:: FRAGMENTO ::
Todo verdadero liberal es extremadamente escéptico y desconfiado frente a los poderes excepcionales de las autoridades. Y es que, así como la discrecionalidad de la Administración es considerada, como bien afirmaba Hans Huber, el caballo de Troya del Estado de Derecho, puede afirmarse también que la historia del constitucionalismo no es más que la del denodado esfuerzo de domesticar el Leviatán del Estado ante las situaciones de crisis mediante la reglamentación de las situaciones de anormalidad constitucional y el encuadramiento jurídico-constitucional de las potestades extraordinarias en las situaciones de excepción. Por esa histórica desconfianza liberal respecto a los estados de excepción los constituyentes históricamente han fluctuado entre no reglamentar constitucionalmente dichos estados -para no dar excusa al poder ejecutivo de gobernar con potestades excepcionales en situaciones ordinarias- y reglamentar los mismos -como ocurre con la mayoría de las constituciones contemporáneas, incluyendo la dominicana.
:::
§ ENUNCIADO:
Reproduce palabra por palabra el fragmento anterior sobre los estados de excepción, de principio a fin.
:: DATOS EN ESTUDIO ::
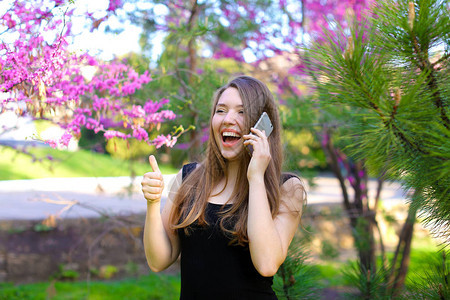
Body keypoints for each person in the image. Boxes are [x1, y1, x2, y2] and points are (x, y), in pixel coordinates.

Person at [141, 75, 305, 299]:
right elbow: (158, 261)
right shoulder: (188, 178)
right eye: (221, 110)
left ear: (263, 125)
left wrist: (256, 177)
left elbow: (267, 264)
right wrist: (152, 204)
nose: (228, 119)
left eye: (242, 111)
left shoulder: (287, 188)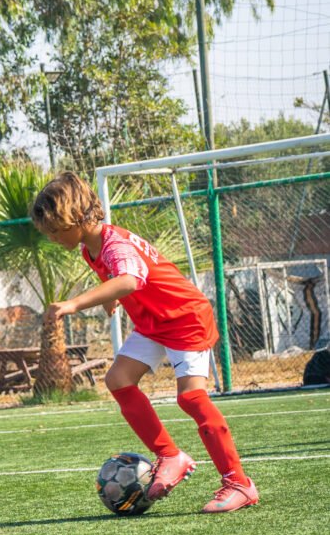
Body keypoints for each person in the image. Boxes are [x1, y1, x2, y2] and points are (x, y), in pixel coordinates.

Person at [31, 172, 258, 513]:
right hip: (154, 323)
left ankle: (239, 483)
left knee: (191, 398)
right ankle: (170, 455)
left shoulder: (114, 243)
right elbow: (127, 279)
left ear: (75, 218)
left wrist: (75, 303)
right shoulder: (91, 249)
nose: (51, 237)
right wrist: (114, 298)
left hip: (184, 318)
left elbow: (130, 278)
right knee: (118, 380)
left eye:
:::
§ SOLUCIÓN:
Todo verdadero liberal es extremadamente escéptico y desconfiado frente a los poderes excepcionales de las autoridades. Y es que, así como la discrecionalidad de la Administración es considerada, como bien afirmaba Hans Huber, el caballo de Troya del Estado de Derecho, puede afirmarse también que la historia del constitucionalismo no es más que la del denodado esfuerzo de domesticar el Leviatán del Estado ante las situaciones de crisis mediante la reglamentación de las situaciones de anormalidad constitucional y el encuadramiento jurídico-constitucional de las potestades extraordinarias en las situaciones de excepción. Por esa histórica desconfianza liberal respecto a los estados de excepción los constituyentes históricamente han fluctuado entre no reglamentar constitucionalmente dichos estados -para no dar excusa al poder ejecutivo de gobernar con potestades excepcionales en situaciones ordinarias- y reglamentar los mismos -como ocurre con la mayoría de las constituciones contemporáneas, incluyendo la dominicana.